Stored dataset items
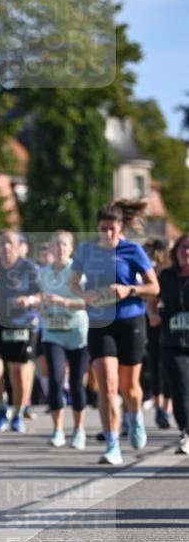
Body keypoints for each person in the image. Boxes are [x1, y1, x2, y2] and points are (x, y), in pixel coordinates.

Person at [70, 199, 159, 466]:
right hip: (99, 322)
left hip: (130, 320)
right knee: (107, 386)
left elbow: (153, 288)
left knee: (129, 387)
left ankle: (135, 418)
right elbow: (73, 282)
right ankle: (112, 444)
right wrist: (85, 294)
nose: (108, 233)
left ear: (121, 227)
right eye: (103, 228)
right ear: (97, 228)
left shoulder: (133, 250)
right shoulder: (86, 250)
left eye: (112, 228)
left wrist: (128, 289)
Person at [38, 230, 89, 448]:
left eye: (64, 245)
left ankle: (79, 430)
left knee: (77, 384)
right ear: (50, 248)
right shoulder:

» **How to complete this task**
With the line containing "left eye: (112, 228)" as the first and the last line of the records as the final one, print exactly the lines in that span.

» **Solution to this task**
left eye: (112, 228)
left wrist: (128, 289)
Person at [38, 230, 89, 448]:
left eye: (64, 245)
left ankle: (79, 430)
left knee: (77, 384)
right ear: (50, 248)
right shoulder:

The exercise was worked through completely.